I am often asked to share key career lessons or to give advice. Like any good businesswoman, I conduct “market research” to prepare. One particular speaking event was scheduled to take place just after I had rendezvoused with my sisters Carmen, a professor and department chair at Houston’s M.D. Anderson Cancer Center; Teresita, vice president of nursing at Terrebonne General hospital in Louisiana; and Maria, a PhD in nutrition and public health and lieutenant colonel in the U.S. Army. What better pool for my data gathering! We shared our key life lessons and the advice that had helped us navigate our own career paths and achieve success.

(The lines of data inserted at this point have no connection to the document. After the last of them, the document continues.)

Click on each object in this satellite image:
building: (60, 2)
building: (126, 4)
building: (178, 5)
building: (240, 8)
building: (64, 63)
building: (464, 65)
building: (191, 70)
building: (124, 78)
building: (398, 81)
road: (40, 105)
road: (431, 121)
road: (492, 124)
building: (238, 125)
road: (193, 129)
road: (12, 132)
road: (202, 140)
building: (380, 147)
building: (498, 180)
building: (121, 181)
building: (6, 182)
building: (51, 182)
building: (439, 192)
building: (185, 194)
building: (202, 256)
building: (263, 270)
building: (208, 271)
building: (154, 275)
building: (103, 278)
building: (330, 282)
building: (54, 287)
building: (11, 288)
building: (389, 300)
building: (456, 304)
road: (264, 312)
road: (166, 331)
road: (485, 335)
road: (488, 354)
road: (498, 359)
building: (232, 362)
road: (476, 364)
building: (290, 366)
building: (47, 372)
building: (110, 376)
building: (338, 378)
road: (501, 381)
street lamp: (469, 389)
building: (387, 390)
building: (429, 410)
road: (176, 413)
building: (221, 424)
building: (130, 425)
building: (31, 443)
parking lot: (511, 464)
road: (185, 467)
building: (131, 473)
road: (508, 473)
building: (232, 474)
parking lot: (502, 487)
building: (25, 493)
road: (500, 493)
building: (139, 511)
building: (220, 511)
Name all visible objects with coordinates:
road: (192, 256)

First and perhaps most important, I don’t think our story is unique. There are many other women who have overcome greater challenges, both personally and professionally. We grew up in a small town in south Louisiana in a family of six children, four girls and two boys. It wasn’t until I was in college that I realized we were financially poor but rich in many other ways. Although neither of our parents had the opportunity to pursue a college degree, they instilled in us the importance of learning at a very early age, the window to access the rest of the world.
Listening to others to understand different perspectives before making critical decisions is important. However, after considering different viewpoints, you can’t be afraid to make tough decisions. Being respected is much more important than being popular.
It’s also key to give back by being a mentor for others. In addition to my supportive husband and family, I have crossed paths with several key leaders who supported me in taking risks. There were times when they had more confidence in me than I had in myself. I think back to their advice and support and how essential that was for me.
In summary, my advice is work hard, never stop learning, be open to the input and ideas of others, and be a role model and mentor to those around you. Finally, never forget where you came from. It has a direct influence on who you become, sometimes in spite of it and sometimes because of it. My favorite bookmark says, “It’s never too late to become who you might have been.” I truly believe that.